What is needed
Search the listing below for the line containing "Du Lundi au". From there through the line containing "Comité Départemental de Handball des", transcribe every line exactly, both ends included.

────────────────────────────────────────

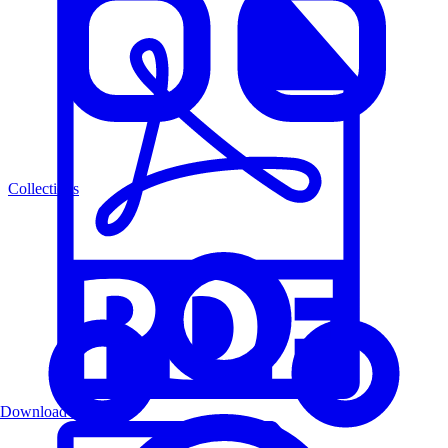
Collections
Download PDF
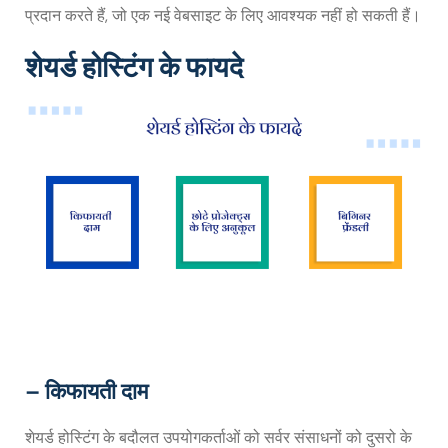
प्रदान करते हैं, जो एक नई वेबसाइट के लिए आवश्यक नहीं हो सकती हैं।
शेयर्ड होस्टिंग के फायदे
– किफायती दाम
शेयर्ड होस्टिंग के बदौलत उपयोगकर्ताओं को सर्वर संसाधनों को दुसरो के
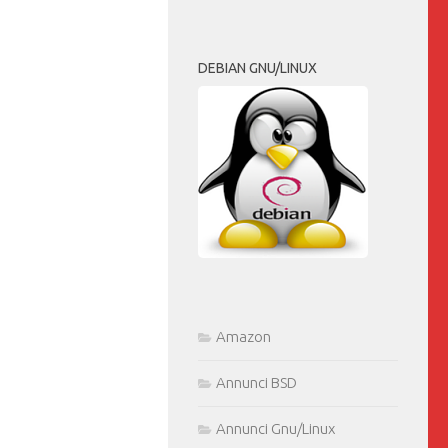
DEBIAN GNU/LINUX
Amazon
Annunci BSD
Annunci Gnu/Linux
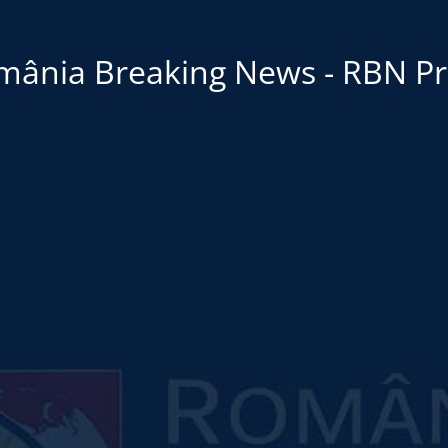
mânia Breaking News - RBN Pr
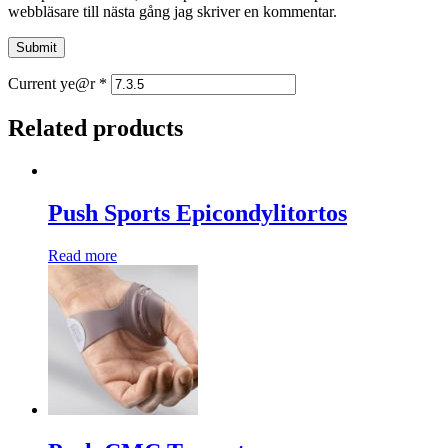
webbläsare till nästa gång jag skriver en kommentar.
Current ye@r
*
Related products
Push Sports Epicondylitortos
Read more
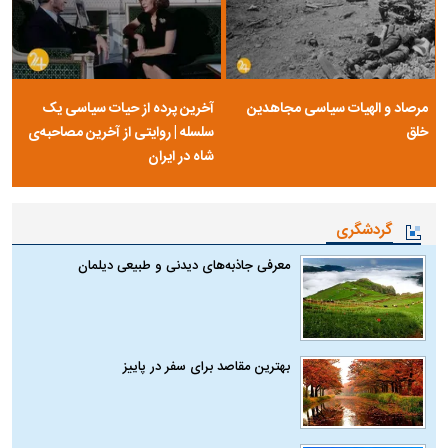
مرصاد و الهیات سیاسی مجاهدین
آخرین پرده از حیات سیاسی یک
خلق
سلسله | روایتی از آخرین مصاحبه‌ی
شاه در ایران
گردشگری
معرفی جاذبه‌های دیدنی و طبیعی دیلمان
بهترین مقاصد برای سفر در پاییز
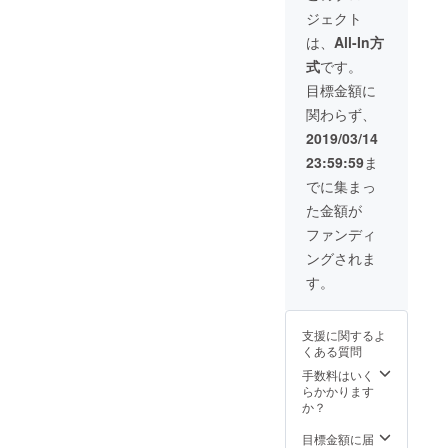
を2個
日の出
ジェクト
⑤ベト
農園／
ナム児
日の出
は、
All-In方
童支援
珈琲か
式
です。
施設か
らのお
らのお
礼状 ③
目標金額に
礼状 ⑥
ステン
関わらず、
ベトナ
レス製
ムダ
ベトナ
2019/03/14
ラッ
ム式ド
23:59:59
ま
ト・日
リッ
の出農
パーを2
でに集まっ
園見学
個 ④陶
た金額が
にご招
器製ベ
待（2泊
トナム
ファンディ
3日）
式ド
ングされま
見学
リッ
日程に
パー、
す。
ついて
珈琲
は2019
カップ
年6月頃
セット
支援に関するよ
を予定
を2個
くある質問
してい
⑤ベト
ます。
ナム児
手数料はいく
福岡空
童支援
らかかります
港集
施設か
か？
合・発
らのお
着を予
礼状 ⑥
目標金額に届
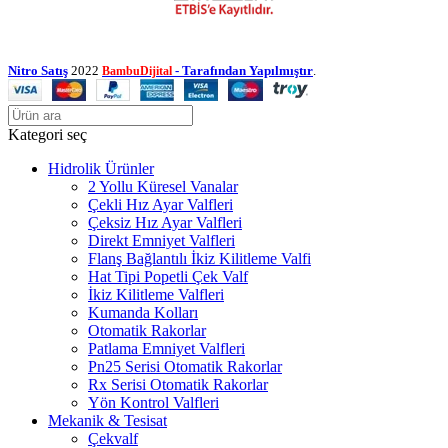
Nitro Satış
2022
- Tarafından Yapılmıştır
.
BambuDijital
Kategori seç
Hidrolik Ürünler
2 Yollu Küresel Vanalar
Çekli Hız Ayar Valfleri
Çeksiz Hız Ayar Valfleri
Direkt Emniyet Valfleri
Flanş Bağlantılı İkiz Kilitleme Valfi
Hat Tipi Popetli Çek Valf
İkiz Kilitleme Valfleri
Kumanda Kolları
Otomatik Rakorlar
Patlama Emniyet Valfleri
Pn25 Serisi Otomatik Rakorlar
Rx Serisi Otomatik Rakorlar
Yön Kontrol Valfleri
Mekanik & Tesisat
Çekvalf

────────────────────────────────────────

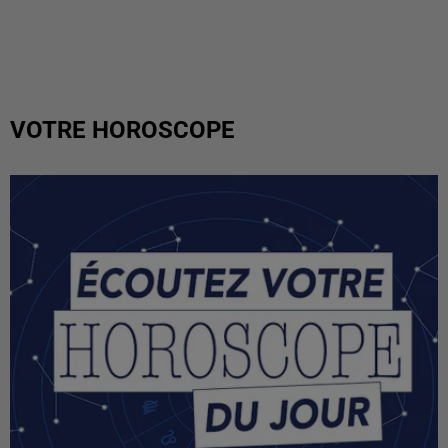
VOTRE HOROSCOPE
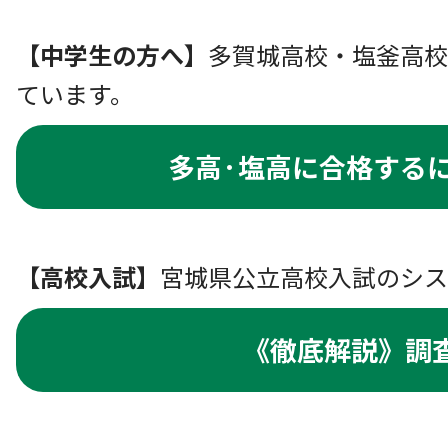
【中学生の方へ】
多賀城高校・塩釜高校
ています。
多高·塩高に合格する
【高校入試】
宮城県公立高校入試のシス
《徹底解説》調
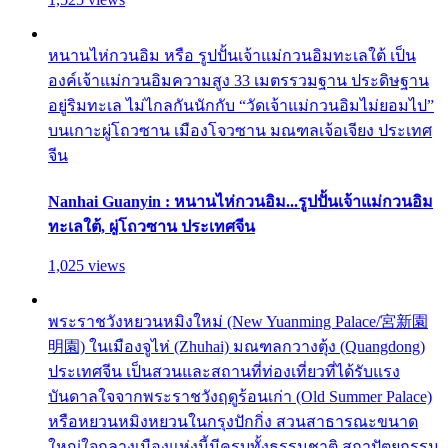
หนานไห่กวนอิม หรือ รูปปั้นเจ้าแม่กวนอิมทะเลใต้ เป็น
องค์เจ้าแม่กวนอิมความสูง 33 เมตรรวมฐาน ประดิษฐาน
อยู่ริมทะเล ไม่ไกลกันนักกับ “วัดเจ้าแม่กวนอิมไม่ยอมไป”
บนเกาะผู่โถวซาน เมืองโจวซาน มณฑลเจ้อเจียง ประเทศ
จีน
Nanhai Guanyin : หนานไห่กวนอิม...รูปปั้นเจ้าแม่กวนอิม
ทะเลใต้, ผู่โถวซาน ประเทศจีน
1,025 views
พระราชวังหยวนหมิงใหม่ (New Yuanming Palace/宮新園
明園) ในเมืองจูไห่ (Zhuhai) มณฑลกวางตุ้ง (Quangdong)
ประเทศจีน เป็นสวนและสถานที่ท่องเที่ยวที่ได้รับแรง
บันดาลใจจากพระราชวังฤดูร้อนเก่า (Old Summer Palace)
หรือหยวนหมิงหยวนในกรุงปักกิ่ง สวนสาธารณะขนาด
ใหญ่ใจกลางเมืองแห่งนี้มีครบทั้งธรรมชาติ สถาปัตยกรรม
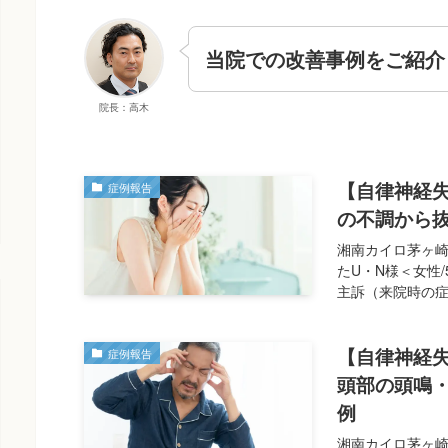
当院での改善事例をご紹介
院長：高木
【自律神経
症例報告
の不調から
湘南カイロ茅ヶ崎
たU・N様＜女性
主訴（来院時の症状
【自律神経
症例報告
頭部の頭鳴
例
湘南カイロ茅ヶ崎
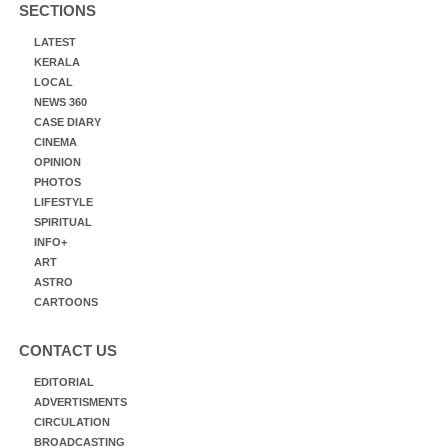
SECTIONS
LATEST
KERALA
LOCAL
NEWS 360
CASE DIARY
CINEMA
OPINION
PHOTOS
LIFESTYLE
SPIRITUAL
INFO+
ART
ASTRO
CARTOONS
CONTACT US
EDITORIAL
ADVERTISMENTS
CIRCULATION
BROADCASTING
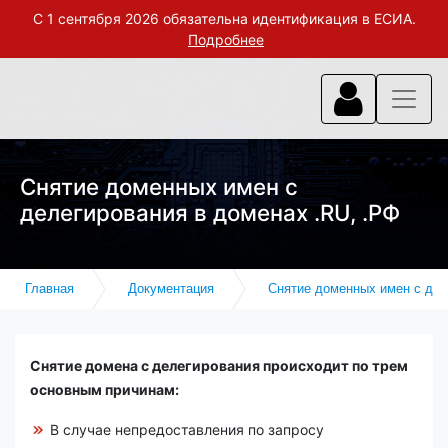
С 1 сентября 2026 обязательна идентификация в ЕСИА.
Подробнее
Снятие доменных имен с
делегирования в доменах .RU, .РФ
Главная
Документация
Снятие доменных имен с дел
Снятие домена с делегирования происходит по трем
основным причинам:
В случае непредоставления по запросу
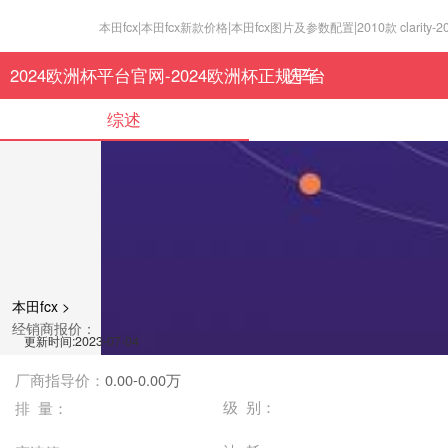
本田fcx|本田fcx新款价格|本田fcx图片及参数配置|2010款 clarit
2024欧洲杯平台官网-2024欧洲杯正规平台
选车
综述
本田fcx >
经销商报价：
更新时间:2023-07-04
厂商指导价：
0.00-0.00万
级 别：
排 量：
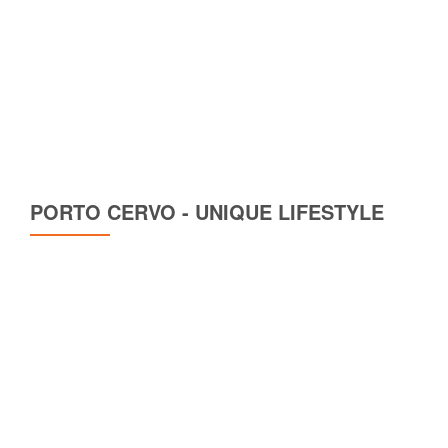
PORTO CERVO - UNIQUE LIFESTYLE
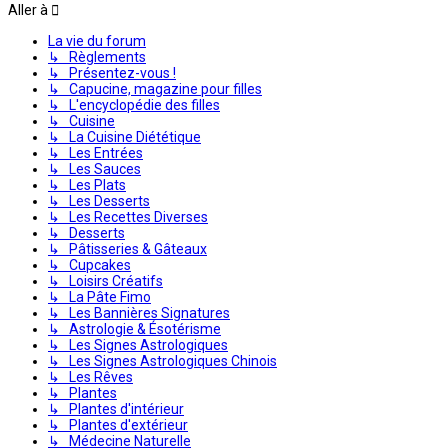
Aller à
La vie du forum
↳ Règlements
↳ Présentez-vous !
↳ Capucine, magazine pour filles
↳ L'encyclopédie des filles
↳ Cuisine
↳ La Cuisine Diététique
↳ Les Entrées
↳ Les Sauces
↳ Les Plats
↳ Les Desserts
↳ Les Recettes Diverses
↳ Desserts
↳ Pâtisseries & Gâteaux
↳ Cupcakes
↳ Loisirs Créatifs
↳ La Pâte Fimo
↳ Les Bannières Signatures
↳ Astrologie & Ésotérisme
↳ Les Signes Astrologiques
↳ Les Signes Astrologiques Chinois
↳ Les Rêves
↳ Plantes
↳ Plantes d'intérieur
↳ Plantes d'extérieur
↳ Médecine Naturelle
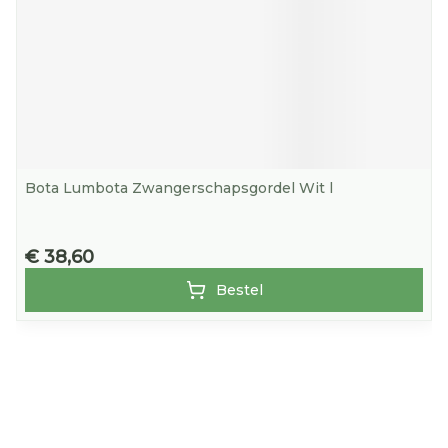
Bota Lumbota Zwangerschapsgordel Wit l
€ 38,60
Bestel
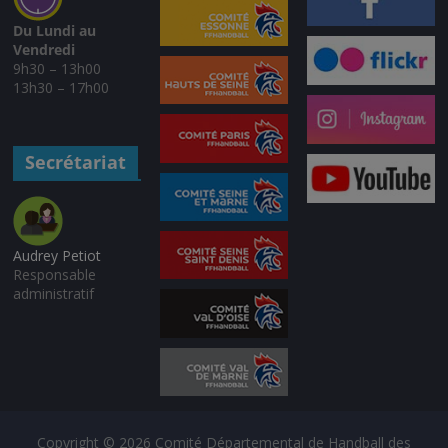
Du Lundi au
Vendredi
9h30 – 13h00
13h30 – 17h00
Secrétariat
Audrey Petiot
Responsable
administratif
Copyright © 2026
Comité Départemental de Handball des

────────────────────────────────────────

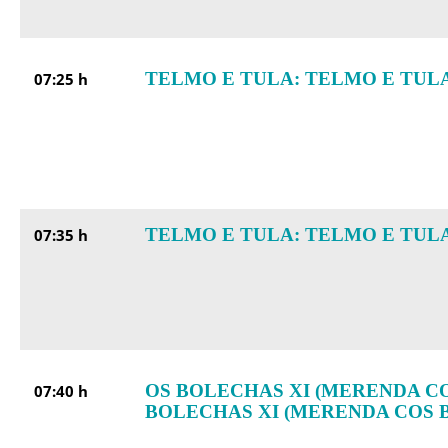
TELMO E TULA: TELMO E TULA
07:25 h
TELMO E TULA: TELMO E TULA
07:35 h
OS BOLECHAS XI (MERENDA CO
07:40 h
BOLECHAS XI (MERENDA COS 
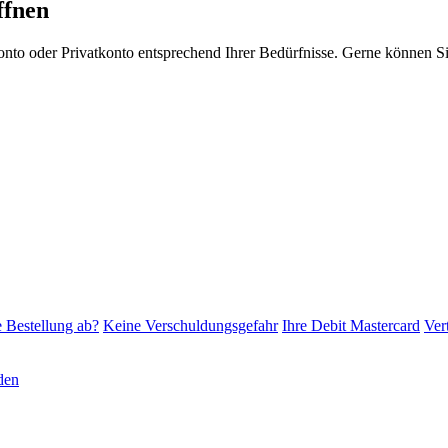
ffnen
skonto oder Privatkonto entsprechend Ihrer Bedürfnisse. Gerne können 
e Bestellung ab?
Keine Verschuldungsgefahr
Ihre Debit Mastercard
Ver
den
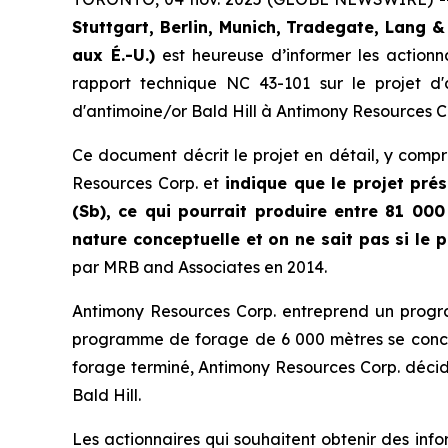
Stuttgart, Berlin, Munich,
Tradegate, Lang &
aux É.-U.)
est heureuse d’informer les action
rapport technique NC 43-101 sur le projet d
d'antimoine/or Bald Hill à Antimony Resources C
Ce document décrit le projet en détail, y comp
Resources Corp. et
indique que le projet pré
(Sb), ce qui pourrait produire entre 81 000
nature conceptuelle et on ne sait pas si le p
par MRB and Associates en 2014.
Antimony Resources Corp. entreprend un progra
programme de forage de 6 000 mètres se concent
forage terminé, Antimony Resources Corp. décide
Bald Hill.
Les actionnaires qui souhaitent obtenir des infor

────────────────────────────────────────

Task response
Du Lundi au
Vendredi
9h30 – 13h00
13h30 – 17h00
Secrétariat
Audrey Petiot
Responsable
administratif
Copyright © 2026
Comité Départemental de Handball des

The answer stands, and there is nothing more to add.